ヒバクシャ ドキュメンタリー映画の現場から(3)
ヒバクシャ ドキュメンタリー映画の現場から(2)の続きです。 私が、↓この本
を読んで最も感じたこと。
それは、「劣化ウラン弾も、被曝も、自分とは無関係な世界の出来事ではないんだ。」ということです。
もちろん、この世界で起こっている何事も、
「自分とは無関係ではないし、無関係と考えてはいけない。」と、これまでも思っていました。
でもやっぱり、
「イラクで劣化ウラン弾に苦しむ子どもたちの問題は、アメリカがもたらしたもので、日本人である私が責任を感じる種類の問題ではない。」と、どこかで思っていた気がします。
それが、この本を読んで、
「劣化ウラン弾は、核のゴミなんだ。」 ということを、明確に認識することができました。
『劣化ウランは核燃料製造の際に大量に発生します。そのため世界中で劣化ウランが溜まり続けています。
(中略)日本も六ヶ所村に日本原燃のウラン濃縮工場が稼動中ですから、既に1万トンほど溜まっています。
(中略)
全世界で既に100万トン以上の劣化ウランが存在し、毎年数万トンずつ溜まり続けています。これらは「核のゴミ」に他なりません。』
『大量に溜まっている劣化ウランの転用先は、貯蔵された劣化ウランの管理費用が膨大になることから、米国などにとって大きな関心事でした。しかし放射性物質である大量の劣化ウランの転用先はそうそうあるはずもありません。
銃砲弾に転用することを考え出したのは米国でした。』
『劣化ウランが最初に大量に使われたのは1991年の湾岸戦争の時でした。
(中略)
2003年イラク戦争では、従来型の劣化ウラン弾に加え、地中貫徹型爆弾も大量に使われ、総計2200トンもの劣化ウランがイラクに撃ち込まれたと推計されています。』
核のゴミ問題には、米国だけではなく、日本も頭を悩ませています。
米国が、核のゴミの捨て場所としてイランを使っているのだとしたら、それは、原発により発生した電力を利用している私自身にとっても、決して無関係とは言えない出来事なのだ。
ということを、改めて認識しました。
この本を読んで、劣化ウラン弾の問題以外にも、「被曝は人ごとではない」と感じる点が、いくつもありました。

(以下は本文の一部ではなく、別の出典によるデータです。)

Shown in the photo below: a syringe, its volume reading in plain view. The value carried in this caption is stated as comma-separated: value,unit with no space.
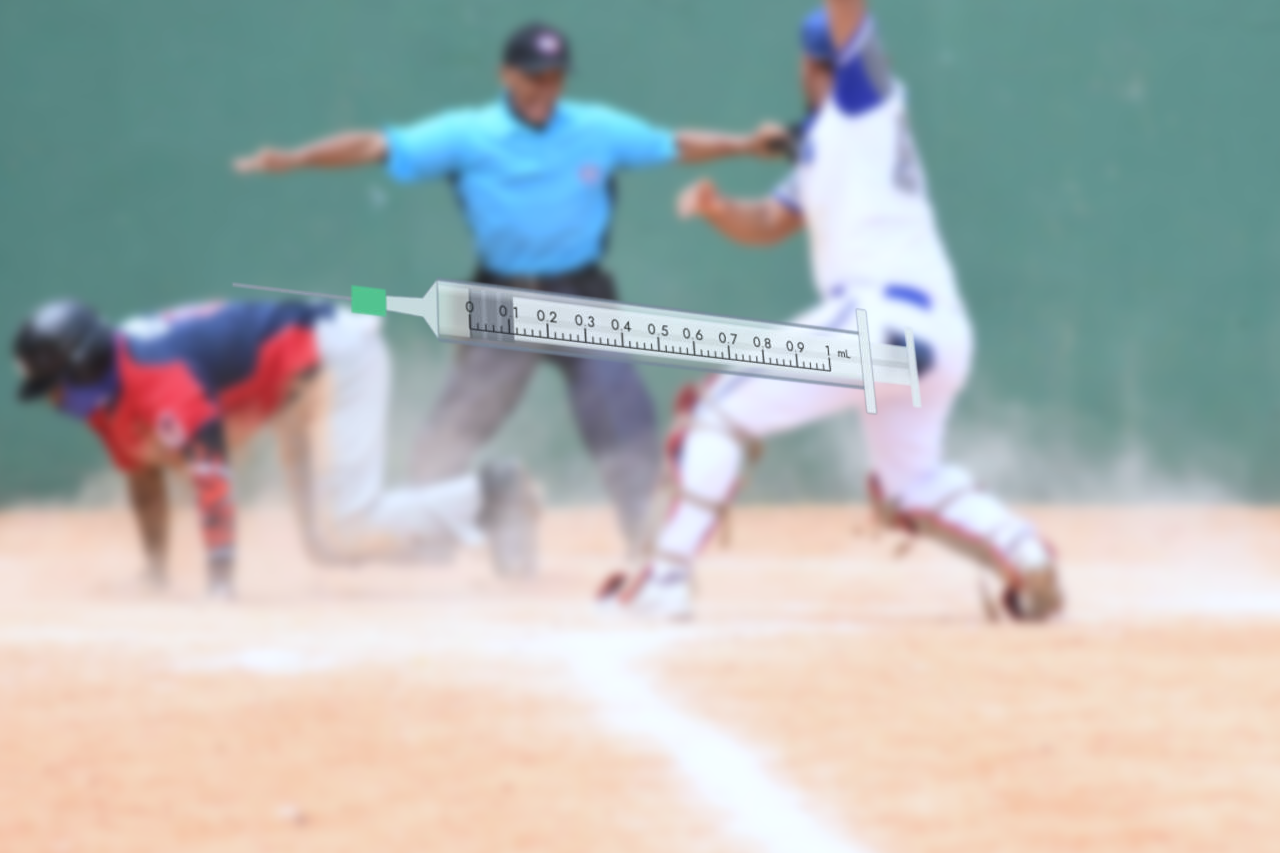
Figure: 0,mL
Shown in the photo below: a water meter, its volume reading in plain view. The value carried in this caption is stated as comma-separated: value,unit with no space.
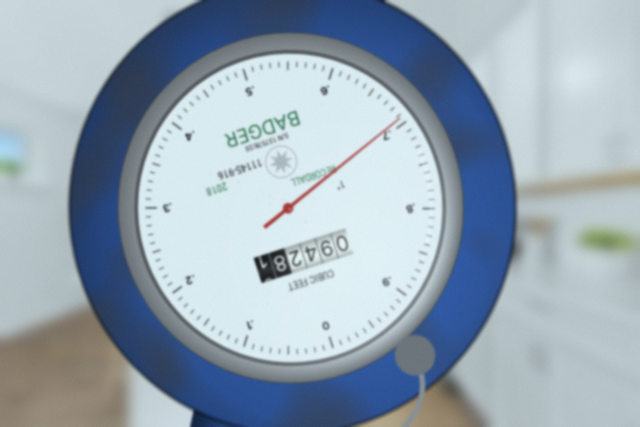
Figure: 94280.69,ft³
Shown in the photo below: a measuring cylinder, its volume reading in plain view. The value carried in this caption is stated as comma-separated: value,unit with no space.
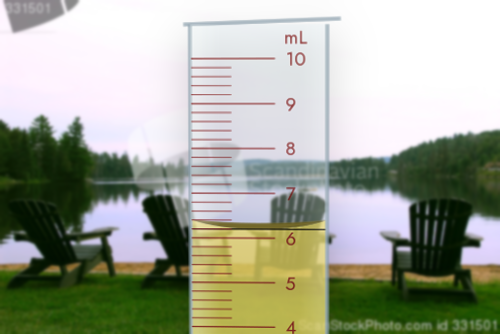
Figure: 6.2,mL
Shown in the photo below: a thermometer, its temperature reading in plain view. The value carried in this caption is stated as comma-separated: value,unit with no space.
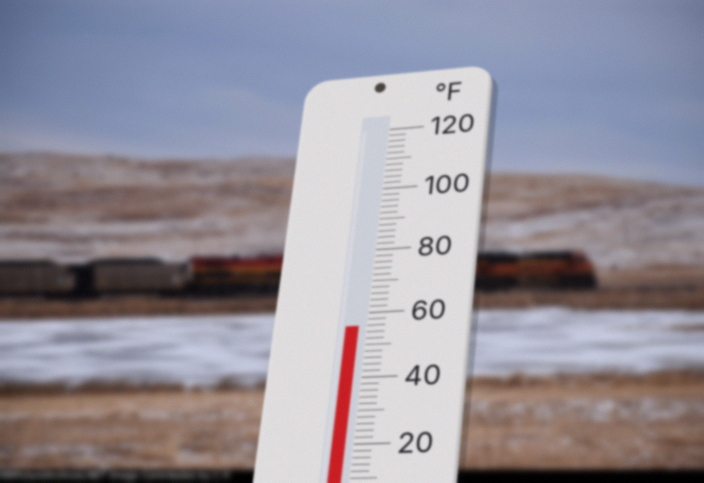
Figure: 56,°F
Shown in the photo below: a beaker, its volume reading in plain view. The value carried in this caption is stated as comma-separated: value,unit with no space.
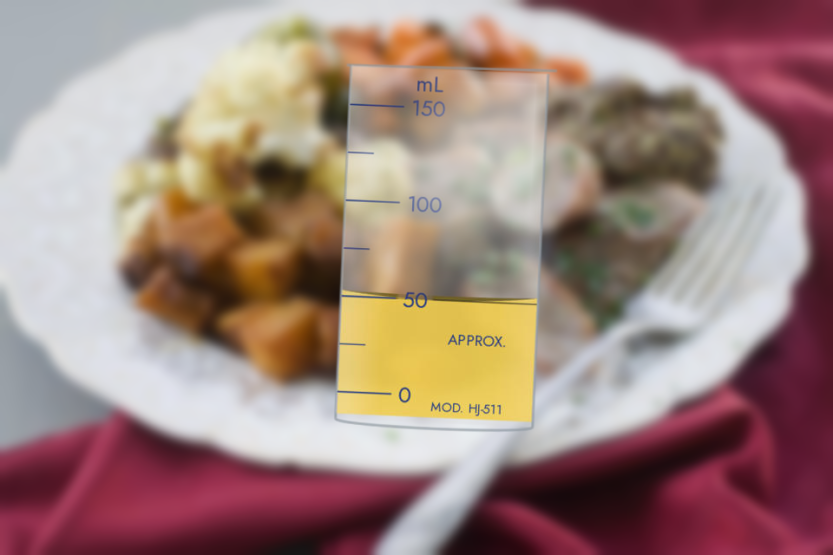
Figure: 50,mL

ヒバクシャ ドキュメンタリー映画の現場から(2)に、ちらっと書きましたが、ハンフォード核施設周辺の農場で採れた農産物は、日本にも輸入されています。
他にも、ヒバクシャ―世界の終わりにでは、
・チェルノブイリから10年後、北海道と東北で、乳ガン死亡者数が激増している
・日本の乳児死亡率が、中国の核実験と同期して上下している
といったことが語られています。
平和のためとかそういう視点でなく、健康のこと、環境のことを考えてみても、日本だけじゃなくて、中国や北朝鮮にも核を捨ててもらうことが必要なんだ。
世界中から核がなくなることが必要なんだ。
と思います。
日本にも原発があります。
六ヶ所村では、核燃料再処理施設の本格稼動が始まろうとしています。
原発や再処理工場の危険性。 「核のゴミ」をどう処理するのかという問題。
これらの問題は、日々電力を使用している私たち一人一人にとって、無関係な事ではありません。
今、自分には何が出来るのか?
それを、一人一人が考える必要があるのではないかと思います。